_Activity_
Put the records below into a Markdown table with the columns Row and Line, numbering each line and skipping blank lines. Leave the pictures out of the table.
───
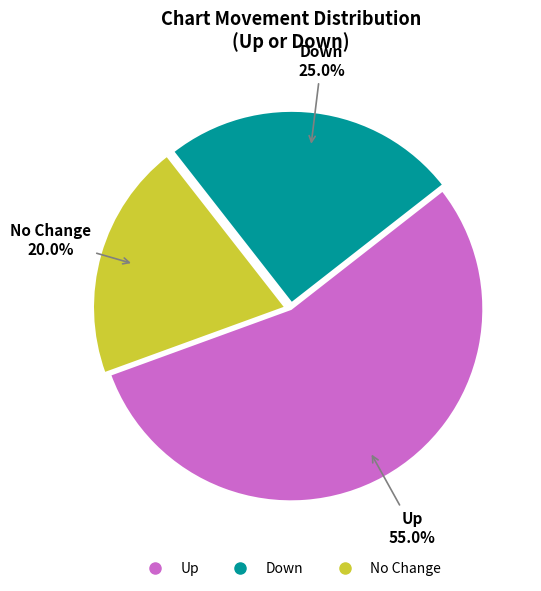

Is there any slice that represents more than half of the pie?

Yes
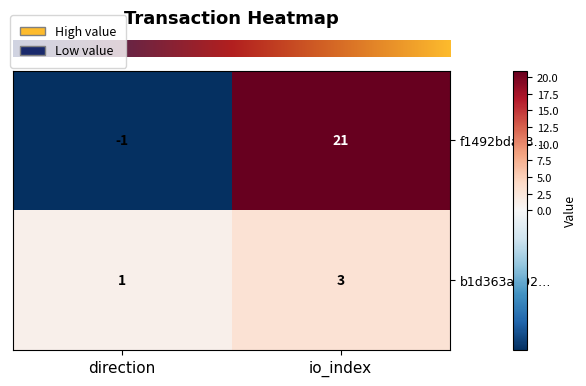

The b1d363a502… series shows 3 at io_index. True or false?

True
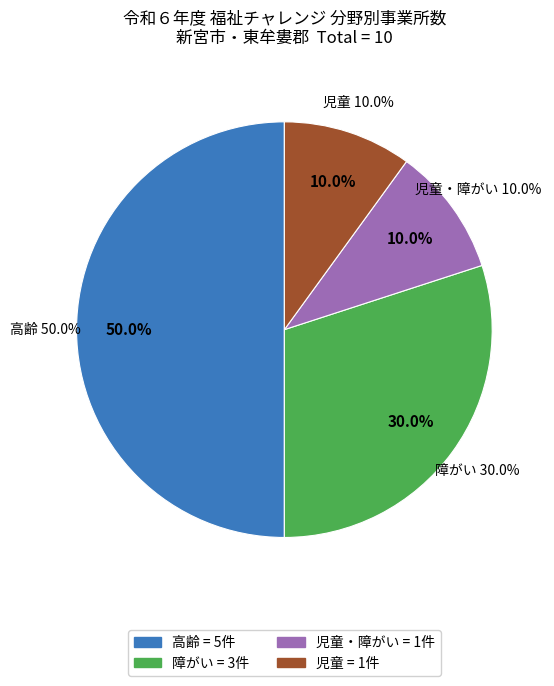

Is there any slice that represents more than half of the pie?

No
───
_Exercise answer_
| Row | Line |
|---|---|
| 1 | Is there any slice that represents more than half of the pie? |
| 2 | Yes |
| 3 | The b1d363a502… series shows 3 at io_index. True or false? |
| 4 | True |
| 5 | Is there any slice that represents more than half of the pie? |
| 6 | No |